§ **EXERCISE**
Pick out every line in the records below that contains the string "author", and copy each of those lines in full.

(Data entries)
--------

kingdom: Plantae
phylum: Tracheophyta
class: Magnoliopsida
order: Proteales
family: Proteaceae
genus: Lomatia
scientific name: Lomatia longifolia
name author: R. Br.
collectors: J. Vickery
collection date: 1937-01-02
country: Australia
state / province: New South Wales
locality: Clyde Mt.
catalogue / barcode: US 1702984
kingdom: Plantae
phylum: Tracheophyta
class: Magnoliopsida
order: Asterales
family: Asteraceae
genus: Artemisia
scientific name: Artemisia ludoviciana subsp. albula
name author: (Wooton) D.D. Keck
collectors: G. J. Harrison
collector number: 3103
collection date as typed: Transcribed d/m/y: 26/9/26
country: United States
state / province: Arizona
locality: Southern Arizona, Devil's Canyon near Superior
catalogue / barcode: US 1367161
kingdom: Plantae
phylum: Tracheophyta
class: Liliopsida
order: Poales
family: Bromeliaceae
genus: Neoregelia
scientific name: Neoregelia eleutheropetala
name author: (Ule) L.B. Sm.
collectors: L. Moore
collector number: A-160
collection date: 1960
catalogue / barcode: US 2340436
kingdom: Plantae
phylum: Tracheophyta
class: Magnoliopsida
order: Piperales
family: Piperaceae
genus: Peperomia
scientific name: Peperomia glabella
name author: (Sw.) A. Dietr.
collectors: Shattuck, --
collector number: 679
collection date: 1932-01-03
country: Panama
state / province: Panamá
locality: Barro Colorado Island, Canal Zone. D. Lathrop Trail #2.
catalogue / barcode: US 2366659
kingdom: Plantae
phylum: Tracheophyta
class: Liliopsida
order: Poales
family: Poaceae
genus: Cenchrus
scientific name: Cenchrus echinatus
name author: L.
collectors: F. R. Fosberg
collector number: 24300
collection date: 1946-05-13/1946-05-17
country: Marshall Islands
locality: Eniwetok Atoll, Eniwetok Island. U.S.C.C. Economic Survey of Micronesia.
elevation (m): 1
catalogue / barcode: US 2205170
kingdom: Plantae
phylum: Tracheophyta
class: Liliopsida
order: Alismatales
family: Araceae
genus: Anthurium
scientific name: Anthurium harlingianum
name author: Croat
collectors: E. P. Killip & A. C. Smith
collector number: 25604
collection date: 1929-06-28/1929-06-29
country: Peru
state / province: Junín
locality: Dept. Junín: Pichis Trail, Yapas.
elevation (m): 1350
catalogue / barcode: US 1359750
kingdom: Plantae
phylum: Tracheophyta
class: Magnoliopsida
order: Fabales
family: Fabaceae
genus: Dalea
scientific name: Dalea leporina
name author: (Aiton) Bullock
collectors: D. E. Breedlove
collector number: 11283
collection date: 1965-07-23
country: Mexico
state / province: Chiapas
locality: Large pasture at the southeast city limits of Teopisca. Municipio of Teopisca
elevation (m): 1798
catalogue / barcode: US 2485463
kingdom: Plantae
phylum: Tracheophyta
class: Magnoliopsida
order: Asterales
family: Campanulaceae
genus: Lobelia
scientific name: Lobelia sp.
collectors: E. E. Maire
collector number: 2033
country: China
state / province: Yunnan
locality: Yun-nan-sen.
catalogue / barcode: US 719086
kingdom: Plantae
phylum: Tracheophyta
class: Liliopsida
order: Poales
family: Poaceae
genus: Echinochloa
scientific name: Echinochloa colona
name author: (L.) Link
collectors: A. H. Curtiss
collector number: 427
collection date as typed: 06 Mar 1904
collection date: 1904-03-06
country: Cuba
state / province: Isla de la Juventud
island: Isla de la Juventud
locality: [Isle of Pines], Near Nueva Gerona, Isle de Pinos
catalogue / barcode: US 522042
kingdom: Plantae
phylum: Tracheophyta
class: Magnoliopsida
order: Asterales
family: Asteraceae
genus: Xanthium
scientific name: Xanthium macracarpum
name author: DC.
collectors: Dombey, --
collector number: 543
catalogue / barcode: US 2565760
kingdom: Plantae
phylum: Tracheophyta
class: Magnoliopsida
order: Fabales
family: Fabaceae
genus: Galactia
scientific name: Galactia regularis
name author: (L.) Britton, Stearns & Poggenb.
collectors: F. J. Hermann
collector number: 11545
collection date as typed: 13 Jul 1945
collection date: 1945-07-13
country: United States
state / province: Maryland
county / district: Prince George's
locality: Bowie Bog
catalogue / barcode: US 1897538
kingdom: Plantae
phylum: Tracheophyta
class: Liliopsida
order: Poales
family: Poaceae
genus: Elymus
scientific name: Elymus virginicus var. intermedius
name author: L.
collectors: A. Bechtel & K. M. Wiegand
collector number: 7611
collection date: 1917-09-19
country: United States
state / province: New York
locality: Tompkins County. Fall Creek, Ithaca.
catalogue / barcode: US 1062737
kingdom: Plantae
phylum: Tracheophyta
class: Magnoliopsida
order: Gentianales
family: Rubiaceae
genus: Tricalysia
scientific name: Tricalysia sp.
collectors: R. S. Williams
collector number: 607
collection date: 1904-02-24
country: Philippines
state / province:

--------

§ **RESPONSE**
name author: R. Br.
name author: (Wooton) D.D. Keck
name author: (Ule) L.B. Sm.
name author: (Sw.) A. Dietr.
name author: L.
name author: Croat
name author: (Aiton) Bullock
name author: (L.) Link
name author: DC.
name author: (L.) Britton, Stearns & Poggenb.
name author: L.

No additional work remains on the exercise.